What is the current draw when using peripherals?
Since the BMD-300 Series is based on the Nordic Semiconductor nRF52832, the specifications for the MCU carry over directly to our Rigado modules. Nordic has comprehensive product specifications and manuals that are maintained at infocenter.nordicsemi.com. All of their products and development tools are documented at the Infocenter, including IC specifications, SDK APIs and more. Much of this information is also made available in PDF form.
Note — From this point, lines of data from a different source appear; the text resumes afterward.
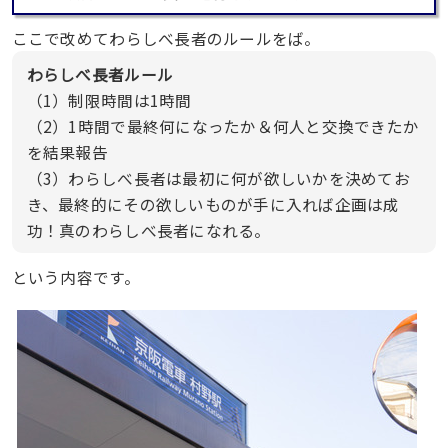
ここで改めてわらしべ長者のルールをば。
わらしべ長者ルール
（1）制限時間は1時間
（2）1時間で最終何になったか＆何人と交換できたか
を結果報告
（3）わらしべ長者は最初に何が欲しいかを決めてお
き、最終的にその欲しいものが手に入れば企画は成
功！真のわらしべ長者になれる。
という内容です。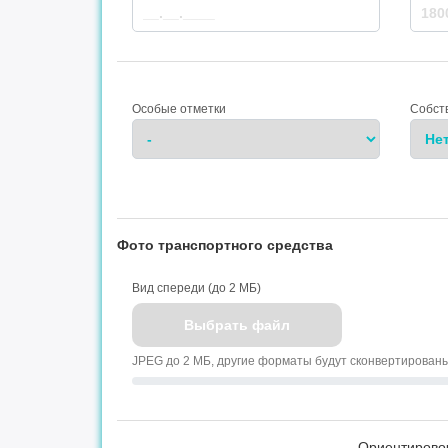
Особые отметки
Собст
Фото транспортного средства
Вид спереди (до 2 МБ)
Выбрать файл
JPEG до 2 МБ, другие форматы будут сконвертирован
Ориентирово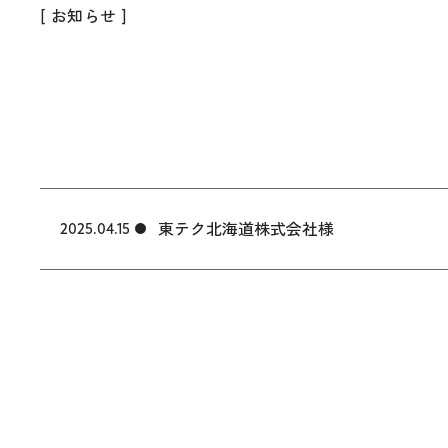
[ お知らせ ]
東テク北海道株式会社様
2025.04.15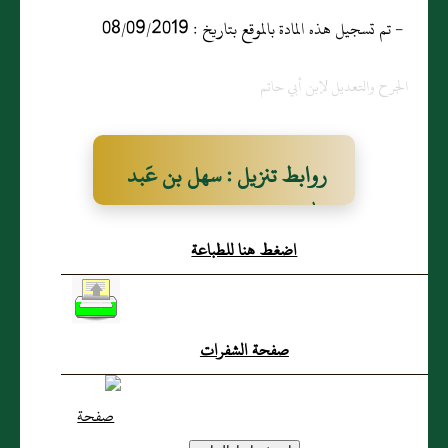
- تم تسجيل هذه المادة بالموقع بتاريخ : 08/09/2019
الجرح والتعديل لإبن أبي حاتم
روابط تنزيل : سهل بن عَبد
الله المَرْوَزي
اضغط هنا للطباعة
صفحة الشفرات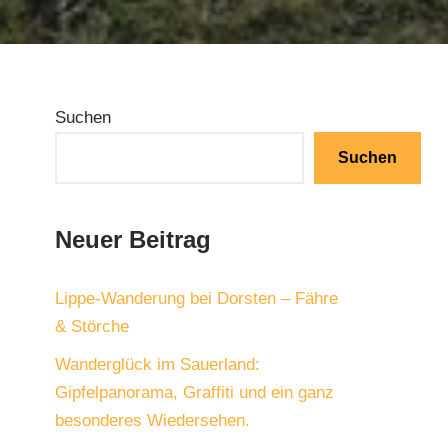
Suchen
Suchen
Neuer Beitrag
Lippe-Wanderung bei Dorsten – Fähre
& Störche
Wanderglück im Sauerland:
Gipfelpanorama, Graffiti und ein ganz
besonderes Wiedersehen.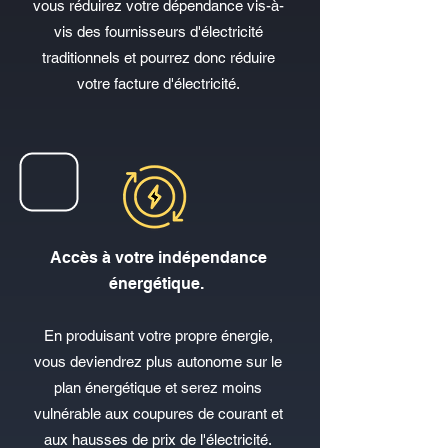
vous réduirez votre dépendance vis-à-
vis des fournisseurs d'électricité
traditionnels
et pourrez donc réduire
votre facture d'électricité.
​Accès à votre i
ndépendance
énergétique.
En produisant votre propre énergie,
vous deviendrez plus autonome sur le
plan énergétique et serez moins
vulnérable aux coupures de courant et
aux hausses de prix de l'électricité.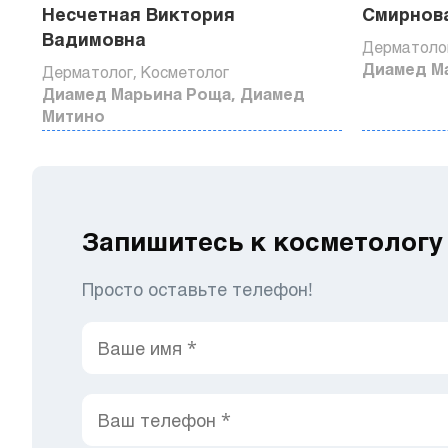
Несчетная Виктория
Смирнов
Вадимовна
Дерматолог
Диамед М
Дерматолог, Косметолог
Диамед Марьина Роща, Диамед
Митино
Запишитесь к косметологу
Просто оставьте телефон!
Each peripheral has a similar "Electrical specification", be sure to account for all active peripherals. For the radio, there are also current profiles for different events since it is shifting between transmit and receive. These event profiles are found under the "SoftDevices" section of the Infocenter. Using NFC for an example, you would gather information from a couple places within the guide:
1. You need to know the overall CPU current draw when running. Navigate to the "Electrical specification" of the CPU as shown below:
Note the current requirements for the CPU. Also, note that using the DC-DC converter is much more efficient that using the LDO. The BMD-300 Series modules include the components required by the DC-DC converter.
2. Assume that the application is running with a supply voltage of 3.0V, from RAM, with the DC-DC converter enabled. This gives a base current of 3.3mA.
3. Next scroll down to the NFCT section. in a similar fashion, navigate to the NFCT Electrical specification:
There are two states with current specifications, Sense and Activated. The highest current draw is when activated, so we'll use this for the "worse-case" scenario: 480uA.
4. The total would then be 3.3mA + 0.480mA = 3.78mA.